_Page extract_
——————

Sharding is a method of horizontally partitioning a database to store
data across two or more database servers. This document explains how
sharding works in Vitess and the types of sharding that Vitess supports.
**Contents:**
* [Overview](#overview)
* [Range-based Sharding](#range-based-sharding)
* [Resharding](#resharding)
* [Custom Sharding](#custom-sharding)
## Overview
In Vitess, a shard is a partition of a keyspace. In turn, the keyspace
might be a partition of the whole database. For example, a database might
have one keyspace for product data and another for user data. The shard
contains a subset of records within its keyspace.
For example, if an application's "user" keyspace is split into two
shards, each shard contains records for approximately half of the
application's users. Similarly, each user's information is stored
in only one shard.
A Vitess shard typically contains one MySQL master and many MySQL
slaves. The master handles write operations, while slaves handle
read-only traffic, batch processing operations, and other tasks.
Each MySQL instance within the shard should have the same data,
excepting some replication lag.
### Supported Operations
Vitess supports the following types of sharding operations:
* **Horizontal sharding:** Splitting or merging shards in a sharded keyspace
* **Vertical sharding:** Moving tables from an unsharded keyspace to
a different keyspace.
With these features, you can start with a single keyspace that contains
all of your data (in multiple tables). As your database grows, you can
move tables to different keyspaces and shard some or all of those keyspaces
without any real downtime for your application.
## Range-based Sharding
Vitess uses range-based sharding to manage data across multiple shards.
(Vitess can also support a [custom sharding](#custom-sharding) scheme.
In range-based sharding, each record in a keyspace is associated with
a sharding key that is stored with the record. The sharding key value
is also the primary key for sharded data. Records with the same sharding
key are always collocated on the same shard.
**Note:** The API uses the term "keyspace ID" to refer to the sharding key.
The full set of shards covers the range of possible sharding key values.
To guarantee a balanced use of shards, the sharding scheme should
ensure an even distribution of sharding keys across the keyspace's
shards. That distribution makes it easier to reshard the keyspace
at a later time using a more granular division of sharding keys.
Vitess calculates the sharding key or keys for each query and then
routes that query to the appropriate shards. For example, a query
that updates information about a particular user might be directed to
a single shard in the application's "user" keyspace. On the other hand,
a query that retrieves information about several products might be
directed to one or more shards in the application's "product" keyspace.
### Sharding Keys
As discussed above, Vitess calculates the sharding keys associated
with any particular query and then routes the query to the appropriate
shards.

——————

_Data section_
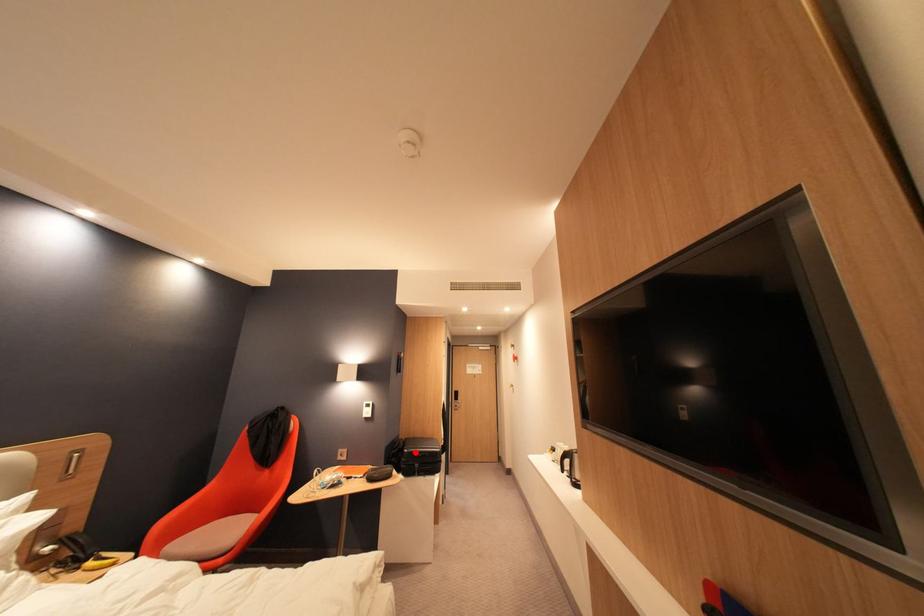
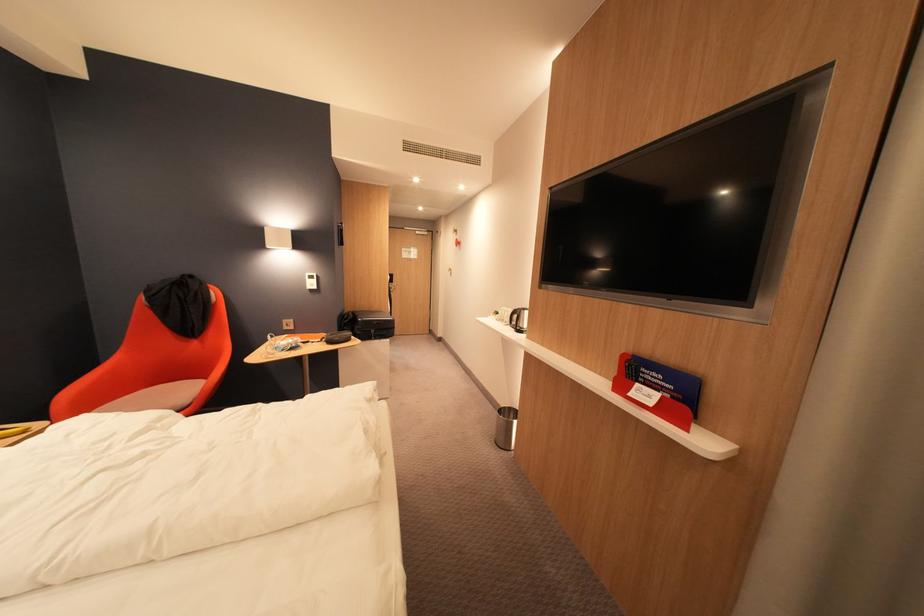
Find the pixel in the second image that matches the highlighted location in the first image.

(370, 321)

——————

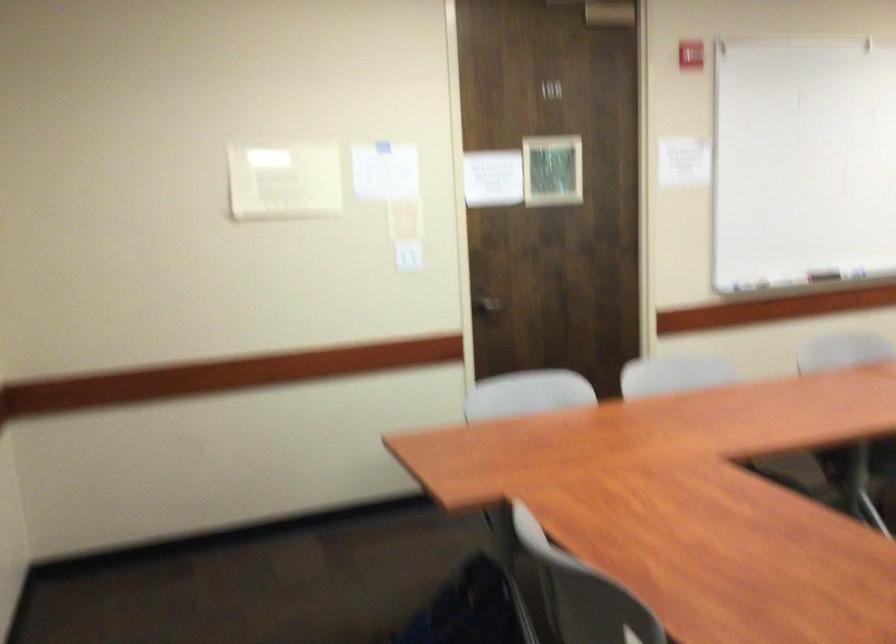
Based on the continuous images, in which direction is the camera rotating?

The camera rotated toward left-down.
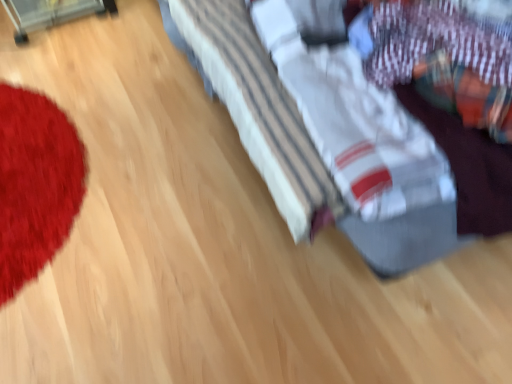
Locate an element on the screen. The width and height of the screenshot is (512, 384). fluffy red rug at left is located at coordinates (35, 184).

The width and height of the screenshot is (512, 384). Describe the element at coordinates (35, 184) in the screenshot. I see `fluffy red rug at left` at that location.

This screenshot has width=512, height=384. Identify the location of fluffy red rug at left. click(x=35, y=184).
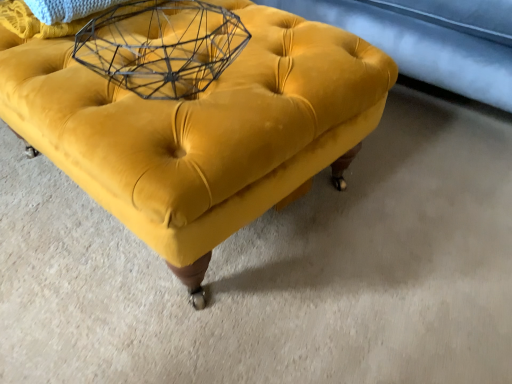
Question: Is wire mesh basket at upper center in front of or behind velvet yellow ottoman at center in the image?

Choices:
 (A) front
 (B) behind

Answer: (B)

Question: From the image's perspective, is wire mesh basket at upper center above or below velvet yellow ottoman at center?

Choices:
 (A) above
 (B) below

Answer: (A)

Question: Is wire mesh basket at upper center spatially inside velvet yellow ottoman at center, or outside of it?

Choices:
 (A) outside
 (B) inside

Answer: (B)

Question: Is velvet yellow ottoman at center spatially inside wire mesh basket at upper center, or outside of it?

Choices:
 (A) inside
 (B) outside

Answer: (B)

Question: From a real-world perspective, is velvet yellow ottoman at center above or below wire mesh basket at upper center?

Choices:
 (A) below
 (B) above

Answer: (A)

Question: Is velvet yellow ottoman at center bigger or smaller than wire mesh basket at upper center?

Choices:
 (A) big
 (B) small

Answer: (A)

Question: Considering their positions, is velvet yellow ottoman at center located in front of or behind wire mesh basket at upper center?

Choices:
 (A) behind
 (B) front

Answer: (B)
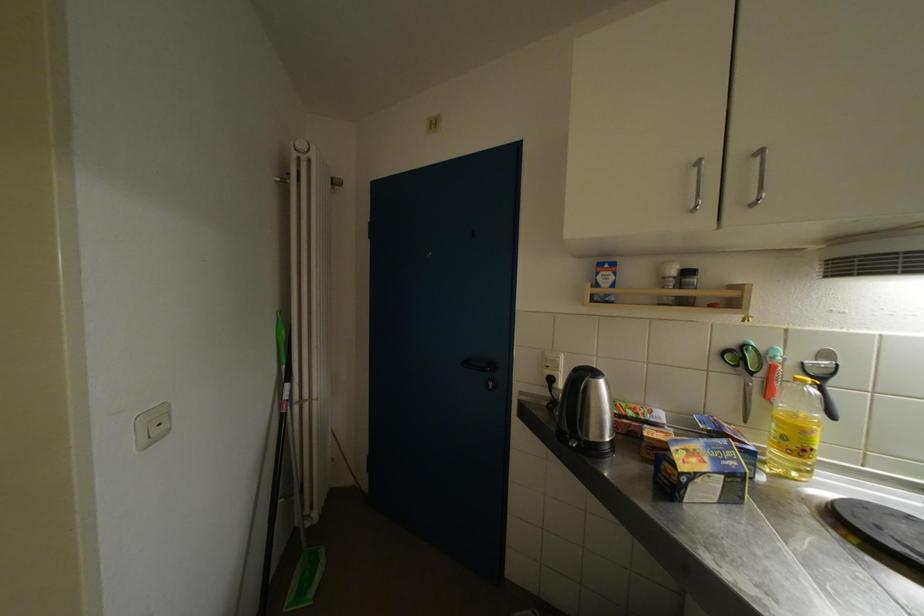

——————

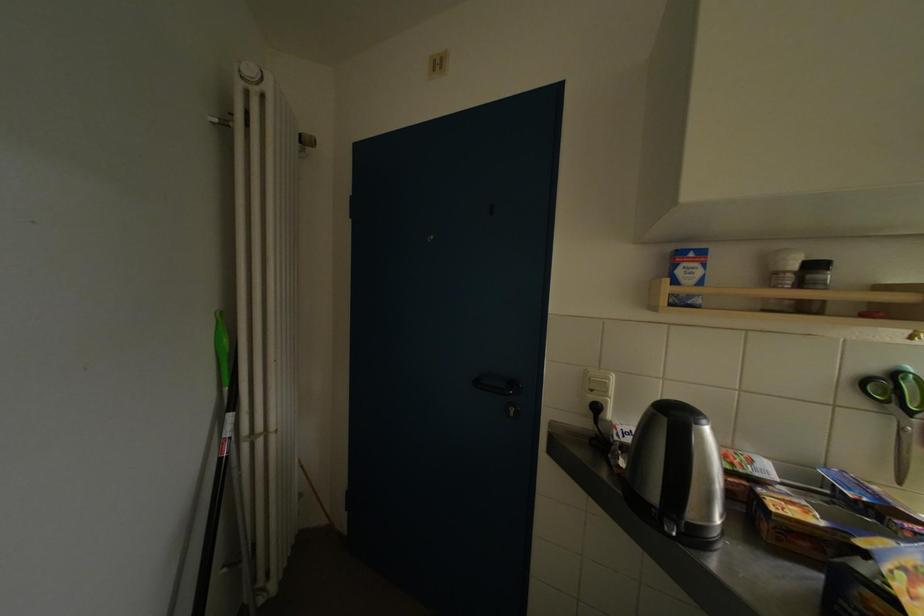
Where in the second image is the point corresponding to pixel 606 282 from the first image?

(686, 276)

——————

_Exercise instructions_
Output the passage of the Vitess sharding text starting at "To guarantee a" and ending at "of sharding keys.", copied word for word.

_Worked solution_
To guarantee a balanced use of shards, the sharding scheme should
ensure an even distribution of sharding keys across the keyspace's
shards. That distribution makes it easier to reshard the keyspace
at a later time using a more granular division of sharding keys.